(Images with bounding boxes)
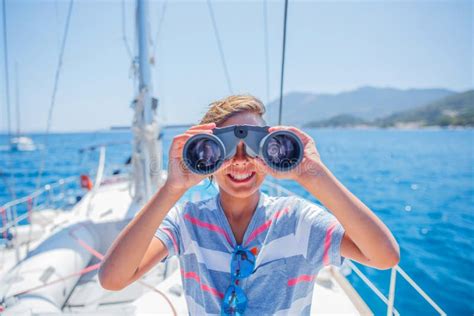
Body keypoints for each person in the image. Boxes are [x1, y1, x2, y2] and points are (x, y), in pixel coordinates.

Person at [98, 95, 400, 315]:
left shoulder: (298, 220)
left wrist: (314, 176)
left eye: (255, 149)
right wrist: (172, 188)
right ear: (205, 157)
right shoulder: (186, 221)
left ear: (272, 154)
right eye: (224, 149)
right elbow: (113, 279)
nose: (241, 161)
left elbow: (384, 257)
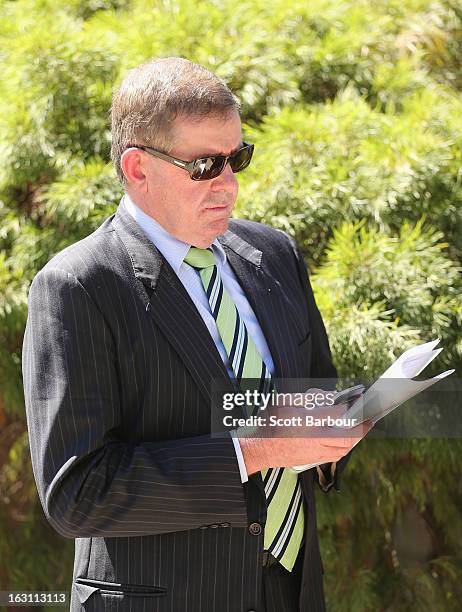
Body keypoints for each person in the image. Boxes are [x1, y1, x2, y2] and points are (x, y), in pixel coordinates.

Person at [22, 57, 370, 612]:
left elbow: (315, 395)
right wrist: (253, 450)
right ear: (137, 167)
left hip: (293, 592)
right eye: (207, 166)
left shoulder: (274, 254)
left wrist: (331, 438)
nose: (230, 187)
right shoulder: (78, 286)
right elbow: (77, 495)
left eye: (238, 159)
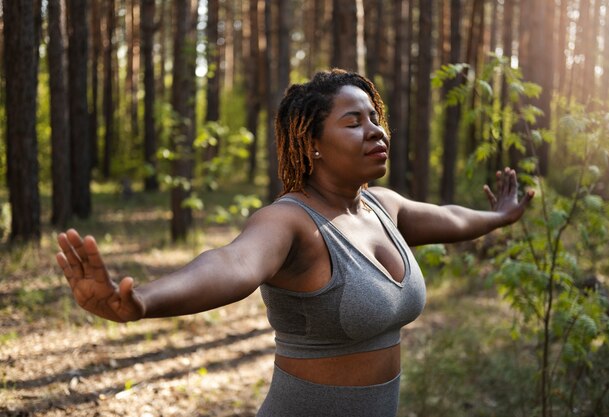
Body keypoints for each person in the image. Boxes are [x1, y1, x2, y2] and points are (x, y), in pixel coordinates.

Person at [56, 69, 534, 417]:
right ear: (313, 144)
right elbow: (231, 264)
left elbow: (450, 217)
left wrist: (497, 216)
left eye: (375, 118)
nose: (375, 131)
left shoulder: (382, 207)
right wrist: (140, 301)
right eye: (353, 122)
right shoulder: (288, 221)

_What you need to do_
Return the data above in its exact wording, with none of the pictures.

_Response_
Body keypoints for each person in the image. Boxes are [x1, y1, x2, y2] and points are (x, y), in pixel coordinates.

Person at [98, 95, 400, 315]:
left shoulder: (298, 220)
left wrist: (314, 176)
left eye: (255, 149)
right wrist: (172, 188)
right ear: (205, 157)
right shoulder: (186, 221)
left ear: (272, 154)
right eye: (224, 149)
right elbow: (113, 279)
nose: (241, 161)
left elbow: (384, 257)
Body keypoints for each person in the image. Boxes are [x1, y1, x2, y2] and points are (x, y), in pixel coordinates.

Person at [22, 57, 370, 612]:
left elbow: (315, 395)
right wrist: (253, 450)
right ear: (137, 167)
left hip: (293, 592)
right eye: (207, 166)
left shoulder: (274, 254)
left wrist: (331, 438)
nose: (230, 187)
right shoulder: (78, 286)
right elbow: (77, 495)
left eye: (238, 159)
Body keypoints for each person in the image. Boxes are [x1, y1, x2, y2] and points are (x, y), in pixel coordinates.

Person at [56, 69, 534, 417]:
right ear: (313, 144)
right elbow: (231, 264)
left elbow: (450, 217)
left wrist: (497, 216)
left eye: (375, 118)
nose: (375, 131)
left shoulder: (382, 207)
right wrist: (140, 301)
right eye: (353, 122)
right shoulder: (288, 221)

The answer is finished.